An interesting trend emerged from these conversations: people were always talking about roles they should aim for, believing that the role itself would help them advance their career.
The death of the job for life
At first sight, this seems quite sensible; no matter your position in a company, you always report to somebody who reports to somebody else, and so on until you reach the top spot. For many people, making a career means advancing through different levels until they become CEO, or until they reach the top role or the ceiling of their skills and capabilities.
So quite logically, people will tell you during their job search that their next goal is to get to the position above theirs. Sounds logical, right?
Not quite. As long as employees are progressing their career within one company, this is indeed fine. However, the last 20 years – both in mature markets (where small startups are shaking up well-established business models) and developing countries (where talent shortage is an everyday reality) – have shown that this concept of “one employer, one career” is now more the exception than the rule.
Talking about your generation: Gen z are obsessed with job titles
Willingly or unwillingly, Generation X workers had to work for more employers on average than their predecessors, the baby-boomers. The next generation, Generation Y (the ‘Millennials’), are more focused on their own aspirations, and as such see no problem in moving to a different company every time they feel they cannot realize themselves with their current employer.
The new generation, Generation Z (the ‘post-Millennials’), are currently coming of age in a world where digital rules and the traditional company models are being up-ended. Yet, in spite of all the technological and hierarchical changes over these generations, the way people look at their career has not really changed.

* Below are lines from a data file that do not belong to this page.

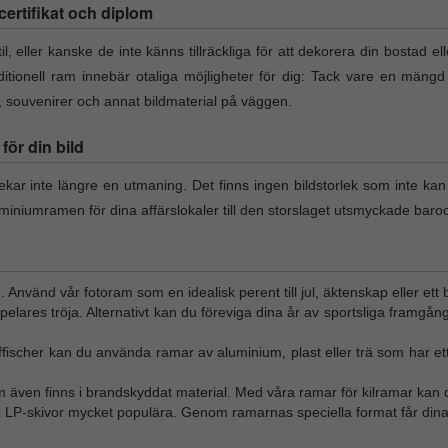
l certifikat och diplom
il, eller kanske de inte känns tillräckliga för att dekorera din bostad el
itionell ram innebär otaliga möjligheter för dig: Tack vare en mängd
t, souvenirer och annat bildmaterial på väggen.
ör din bild
lekar inte längre en utmaning. Det finns ingen bildstorlek som inte ka
miniumramen för dina affärslokaler till den storslaget utsmyckade baro
n. Använd vår fotoram som en idealisk perent till jul, äktenskap eller ett 
tspelares tröja. Alternativt kan du föreviga dina år av sportsliga framgån
affischer kan du använda ramar av aluminium, plast eller trä som har ett
m även finns i brandskyddat material. Med våra ramar för kilramar kan d
ör LP-skivor mycket populära. Genom ramarnas speciella format får dina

Generation Z, just as Generation X decades previous, are obsessed with job titles and moving up into the next role.
Talents over titles
A few years ago I was speaking with one of my friends who works in the humanitarian industry and, while we were discussing his career (a mandatory part of any discussion with somebody working in recruitment), he told me that he was assessing every new job opportunity by the skills and knowledge he would receive if taking over this role. He said that the title or the organization was of secondary concern to him.
I saw him turning down interesting offers just because the job would not give him the new skills and knowledge necessary to help him grow. I often heard the same approach when in discussion with hirers working at startups; when discussing their hiring needs they would almost always give me the skills applicants should possess, not the position they come from.
Branching out your skillset
Big businesses are now more susceptible to sudden changes than ever.
In today’s economy where uncertainty is becoming a constant feature, I believe this is the right “new approach”. Think for a second: if you wish to work for a startup you will join a company which – if it successfully grows – will change every year, if not every month, and where you will need to adapt to constantly changing business needs by fulfilling different roles. The focus will not be on the position you had before, but on the knowledge, skills and attitude you bring.
Even if you’re angling more towards bigger corporations, things are not idle there anymore either. Big businesses are now more susceptible to sudden changes or technological advances than ever, and as such have to make regular adjustments to their structures and practices. If you don’t have a wide-ranging skillset to meet these needs, then the business might not need you.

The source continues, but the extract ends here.